• _Da svolgere_:
• 1. Nel brano sulla gestione omissiva degli amministratori, quali elementi oggettivi vengono indicati come esempi di ciò che l'attore deve allegare? Elencali tutti.
• 2. Rispondi in base al brano sulla gestione omissiva degli amministratori.
(a) Secondo la Cassazione, in quali termini va intesa la causalità nel diritto societario?
(b) A quale regola si ispira il criterio logico-probabilistico su cui si fonda la prova del nesso causale?
(c) Che cosa può provare l'amministratore per liberarsi?

• _Estratto del testo_:
###
La prova, dunque, non può essere puramente congetturale: spetta all'attore allegare elementi oggettivi (dati contabili, documenti di bilancio, perizie aziendalistiche) che consentano di ricostruire il differenziale tra la situazione effettiva e quella ipotetica, “in presenza di condotta diligente”. L'istruttoria economico-finanziaria diventa quindi il perno dell'accertamento causale, e richiede spesso il ricorso a consulenze tecniche specialistiche.

La Cassazione ha anche chiarito che, nel diritto societario, la causalità non va intesa in termini naturalistici, ma funzionali: l'amministratore risponde del danno che costituisce effetto prevedibile e prevenibile della sua condotta inerte, non di ogni conseguenza economica della crisi.

In conclusione, la prova del nesso causale nella gestione omissiva si fonda su un criterio logico-probabilistico, ispirato alla regola della “preponderanza dell'evidenza” (more likely than not).
L'attore deve dimostrare che, con un comportamento diligente e tempestivo, il danno si sarebbe verosimilmente evitato o attenuato; l'amministratore, per contro, può liberarsi provando che l'evento dannoso sarebbe comunque avvenuto per cause esogene o indipendenti dalla sua condotta (art. 1218 c.c.).

C. Criteri di quantificazione: il danno come peggioramento evitabile

La giurisprudenza quantifica dunque il danno da inerzia gestionale secondo il criterio differenziale: esso corrisponde alla differenza tra il patrimonio netto alla data in cui la condotta omissiva è divenuta colpevole — ossia quando gli amministratori avrebbero dovuto intervenire — e quello esistente all'apertura della liquidazione giudiziale.
###
• _Materiale_:

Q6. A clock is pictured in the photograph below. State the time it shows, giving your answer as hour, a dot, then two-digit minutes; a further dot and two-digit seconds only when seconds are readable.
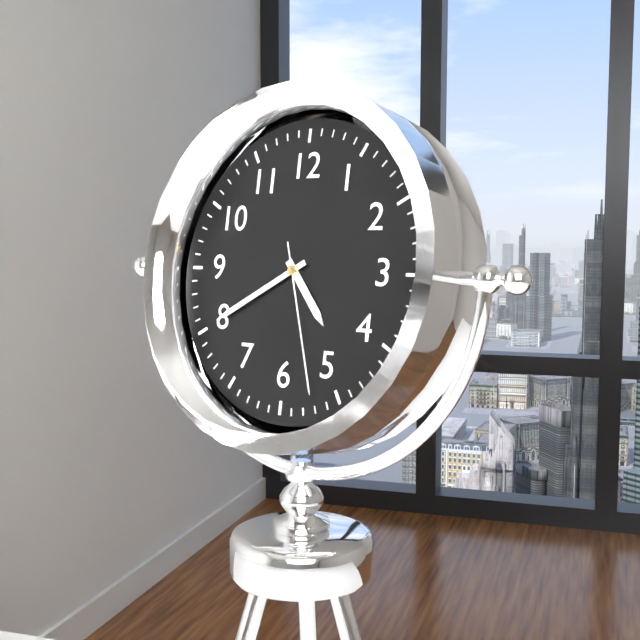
###
• _Soluzioni_:
• 1. Dati contabili, documenti di bilancio, perizie aziendalistiche.

• 2.
(a) In termini funzionali, non naturalistici.
(b) Alla regola della "preponderanza dell'evidenza" (more likely than not).
(c) Che l'evento dannoso sarebbe comunque avvenuto per cause esogene o indipendenti dalla sua condotta.